Collected data entries
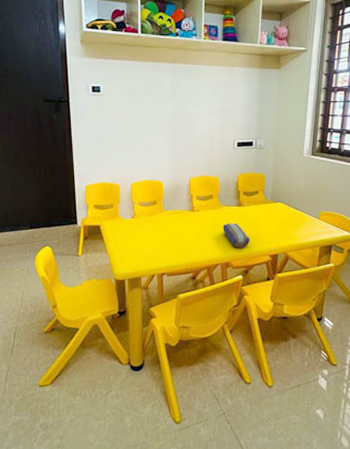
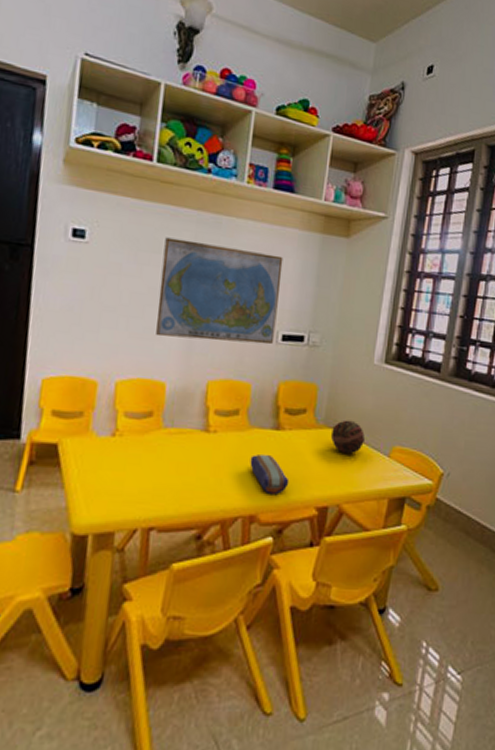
world map: none [152,85,234,152] -> present [156,237,283,345]
decorative ball: none [276,196,301,218] -> present [330,420,366,453]

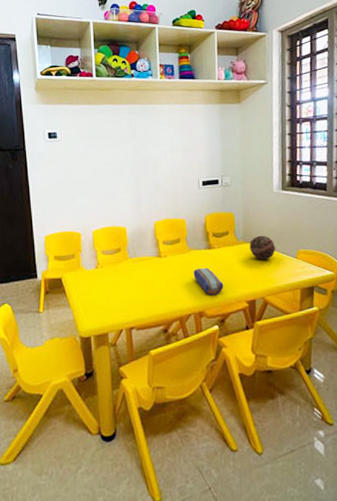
world map: present [156,237,283,345] -> none [110,125,197,196]

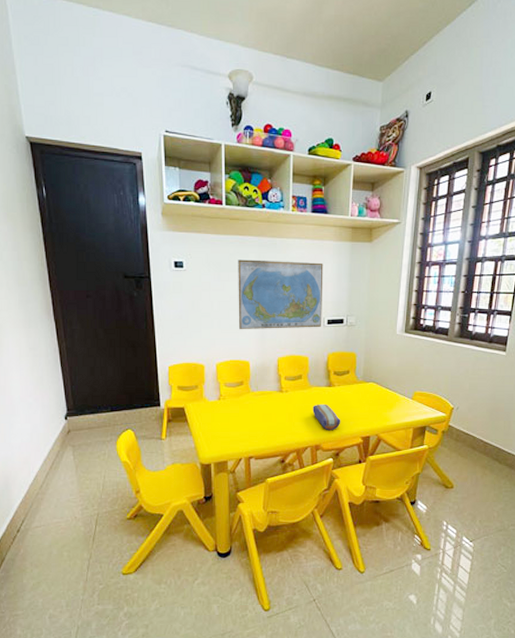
world map: none [110,125,197,196] -> present [238,259,324,330]
decorative ball: present [249,235,276,259] -> none [368,376,394,399]

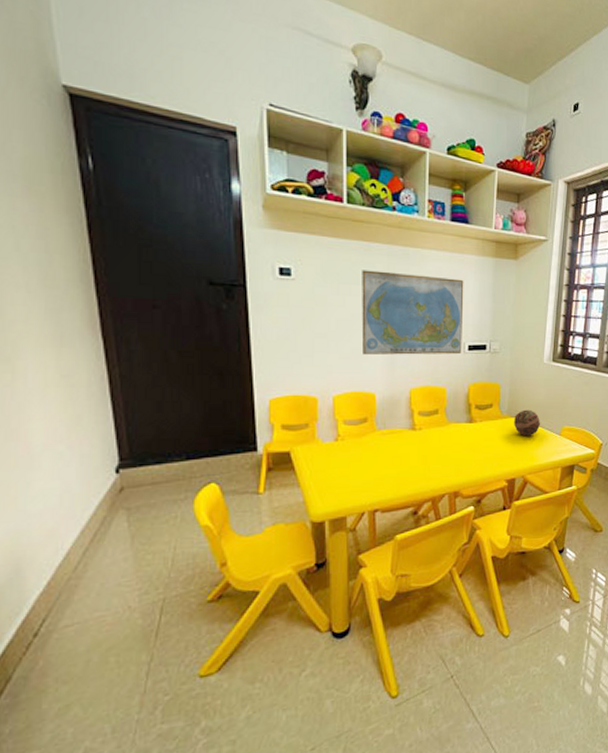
pencil case: present [312,403,341,431] -> none [451,442,483,474]
decorative ball: none [368,376,394,399] -> present [513,409,541,436]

EXERCISE: Pick out every line above that contains the word "ball" and copy it.

EXERCISE ANSWER:
decorative ball: none [276,196,301,218] -> present [330,420,366,453]
decorative ball: present [249,235,276,259] -> none [368,376,394,399]
decorative ball: none [368,376,394,399] -> present [513,409,541,436]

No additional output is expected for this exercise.